### PROVIDED PASSAGE
Network equipment and security appliance in a secure facility setup.

"SonicWall PSIRT has investigated multiple cases indicating the active exploitation of the vulnerabilities described in this advisory," SonicWall warned.

CVE-2026-15409 and CVE-2026-15410 — the flaws, their scores, and exploitation

SonicWall has disclosed two vulnerabilities in the SMA1000 line that it says are being actively exploited in zero-day attacks. CVE-2026-15409 is a server-side request forgery (SSRF) flaw in the SMA1000 Appliance Work Place interface rated critical with a CVSS of 10.0 and allows a remote, unauthenticated attacker to force an appliance to make requests to unintended locations. CVE-2026-15410 is a post-authentication code‑injection vulnerability in the SMA1000 Appliance Management Console, given a high severity score of 7.2, which could permit a remote authenticated administrator to execute arbitrary operating system commands.

Despite CVE-2026-15410 requiring administrator privileges, SonicWall assigned the overall advisory an overall CVSS score of 10.0 and confirmed multiple incidents in which both vulnerabilities are being actively exploited.

Affected models, fixed releases, and what is not affected

The company identified the affected hardware and platform-hotfix releases precisely: SMA1000 models 6210, 7210, and 8200v running platform-hotfix releases 12.4.3-03245, 12.4.3-03387, 12.4.3-03434, 12.5.0-02283, 12.5.0-02624, and 12.5.0-02800. SonicWall provided fixes in platform-hotfix versions 12.4.3-03453 and 12.5.0-02835, and later releases.

SonicWall also clarified scope: the vulnerabilities do not impact SSL‑VPN running on SonicWall firewalls or the SMA 100 Series product line.

Indicators of compromise and recommended immediate actions

SonicWall published specific indicators of compromise (IOCs) administrators can use to detect possible compromise. Administrators should look for:

  • Requests to /__api__/login or /__api__/logout with HTTP 200 status appearing in extraweb_access.log
  • Requests to /wsproxy with suspicious host parameters returning HTTP 101 status appearing in extraweb_access.log
  • Mentions of hotfix rollbacks with path traversal names in ctrl-service.log
  • Presence of routes for /__api__/login or /__api__/logout in /var/lib/unit/conf.json (these URIs do not exist in legitimate configuration)

SonicWall strongly recommends upgrading to the latest hotfix release as soon as possible and performing an analysis to determine whether any of the above IOCs are present. If a device is found to be compromised, the company advises administrators to re-image physical appliances or redeploy virtual appliances, change all user and administrator passwords, and reset TOTP tokens. SonicWall further notes there are no workarounds or mitigations other than installing the hotfixes.

CISA listing and the federal compliance deadline

The U.S. Cybersecurity and Infrastructure Security Agency (CISA) has added both CVE-2026-15409 and CVE-2026-15410 to its Known Exploited Vulnerabilities (KEV) catalog, a move that CISA describes as confirmation these vulnerabilities are being actively exploited in attacks. Under Binding Operational Directive (BOD) 26-04, federal agencies have until July 17, 2026, to secure affected systems or discontinue use of the product if mitigations cannot be applied.

What this means for administrators, procurement leads, and incident responders

Administrators and incident responders: SonicWall's published IOCs give a concrete checklist for triage — search the named logs and the /var/lib/unit/conf.json file, prioritize upgrades to platform-hotfix releases 12.4.3-03453 or 12.5.0-02835 (or later), and prepare re-imaging and credential resets if compromise is confirmed.

Procurement and enterprise risk teams: affected SMA1000 models and exact platform-hotfix versions are listed; organizations should inventory deployed appliances against those version strings and schedule immediate patching or decommissioning where fixes cannot be applied before the CISA deadline.

SonicWall has not disclosed whether attackers are chaining the two vulnerabilities together; BleepingComputer has contacted SonicWall for clarification and said it will update the reporting if a response is received. In the meantime, the vendor's stance is unambiguous: install the hotfixes now, hunt for the supplied IOCs, and treat compromised devices as candidates for full rebuild and credential rotation.

### DATASET
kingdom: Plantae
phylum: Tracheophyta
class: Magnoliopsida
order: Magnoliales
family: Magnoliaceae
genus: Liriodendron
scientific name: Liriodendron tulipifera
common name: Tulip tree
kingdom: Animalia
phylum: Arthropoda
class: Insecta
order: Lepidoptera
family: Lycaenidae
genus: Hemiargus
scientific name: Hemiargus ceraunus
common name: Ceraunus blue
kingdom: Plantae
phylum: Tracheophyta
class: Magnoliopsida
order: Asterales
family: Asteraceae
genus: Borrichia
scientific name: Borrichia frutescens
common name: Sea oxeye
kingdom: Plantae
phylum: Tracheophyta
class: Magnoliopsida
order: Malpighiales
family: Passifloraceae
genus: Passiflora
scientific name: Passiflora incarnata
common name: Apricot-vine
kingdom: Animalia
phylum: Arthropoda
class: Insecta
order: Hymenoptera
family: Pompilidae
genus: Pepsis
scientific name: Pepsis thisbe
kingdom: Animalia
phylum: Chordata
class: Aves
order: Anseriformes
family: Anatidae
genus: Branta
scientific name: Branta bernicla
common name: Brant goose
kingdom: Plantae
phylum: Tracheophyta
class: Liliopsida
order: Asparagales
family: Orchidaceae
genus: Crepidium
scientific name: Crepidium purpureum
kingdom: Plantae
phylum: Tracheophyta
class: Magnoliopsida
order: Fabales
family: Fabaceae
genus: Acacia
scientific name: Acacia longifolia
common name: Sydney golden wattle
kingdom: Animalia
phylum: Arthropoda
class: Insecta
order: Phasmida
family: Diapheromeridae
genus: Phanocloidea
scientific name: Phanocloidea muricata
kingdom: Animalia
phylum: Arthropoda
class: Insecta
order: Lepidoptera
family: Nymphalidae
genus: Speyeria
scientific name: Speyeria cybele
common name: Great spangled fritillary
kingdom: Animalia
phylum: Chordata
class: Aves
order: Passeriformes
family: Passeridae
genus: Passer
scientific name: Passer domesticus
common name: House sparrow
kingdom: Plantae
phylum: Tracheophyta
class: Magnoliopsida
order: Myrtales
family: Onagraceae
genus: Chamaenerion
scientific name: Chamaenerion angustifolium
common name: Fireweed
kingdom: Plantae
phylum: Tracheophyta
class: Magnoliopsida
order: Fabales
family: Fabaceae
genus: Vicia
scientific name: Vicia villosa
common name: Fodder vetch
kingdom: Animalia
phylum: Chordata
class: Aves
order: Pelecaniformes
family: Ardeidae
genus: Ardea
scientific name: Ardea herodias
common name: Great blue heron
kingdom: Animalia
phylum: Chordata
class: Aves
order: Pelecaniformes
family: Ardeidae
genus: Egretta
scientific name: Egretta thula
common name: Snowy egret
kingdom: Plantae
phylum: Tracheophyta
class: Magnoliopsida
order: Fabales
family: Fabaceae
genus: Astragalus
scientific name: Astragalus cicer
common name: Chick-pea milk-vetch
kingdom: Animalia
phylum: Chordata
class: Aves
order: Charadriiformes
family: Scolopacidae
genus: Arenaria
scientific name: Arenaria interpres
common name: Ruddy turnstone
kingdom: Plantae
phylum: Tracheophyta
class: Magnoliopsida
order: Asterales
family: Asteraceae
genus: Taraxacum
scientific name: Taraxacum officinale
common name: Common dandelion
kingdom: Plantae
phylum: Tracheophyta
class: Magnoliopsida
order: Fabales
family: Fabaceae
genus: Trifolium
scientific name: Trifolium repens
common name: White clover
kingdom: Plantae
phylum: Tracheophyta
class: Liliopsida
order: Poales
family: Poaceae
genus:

### TASK SET
(1) Give the stretch of the SonicWall article from "Despite CVE-2026-15410 requiring" through "being actively exploited." again, substituting "admin rights" for "administrator privileges".
(2) Decide whether each statement agrees with the SonicWall article, answering yes or no and quoting the deciding words: (a) CVE-2026-15410 received a severity score of 7.2; (b) the SMA 100 Series product line is affected by the vulnerabilities; (c) SonicWall offers workarounds other than installing the hotfixes.
The records are separate material and have no connection to the SonicWall article.

### ANSWER SET
(1)
Despite CVE-2026-15410 requiring admin rights, SonicWall assigned the overall advisory an overall CVSS score of 10.0 and confirmed multiple incidents in which both vulnerabilities are being actively exploited.

(2)
(a) Yes: "given a high severity score of 7.2"
(b) No: "the vulnerabilities do not impact SSL‑VPN running on SonicWall firewalls or the SMA 100 Series product line"
(c) No: "there are no workarounds or mitigations other than installing the hotfixes"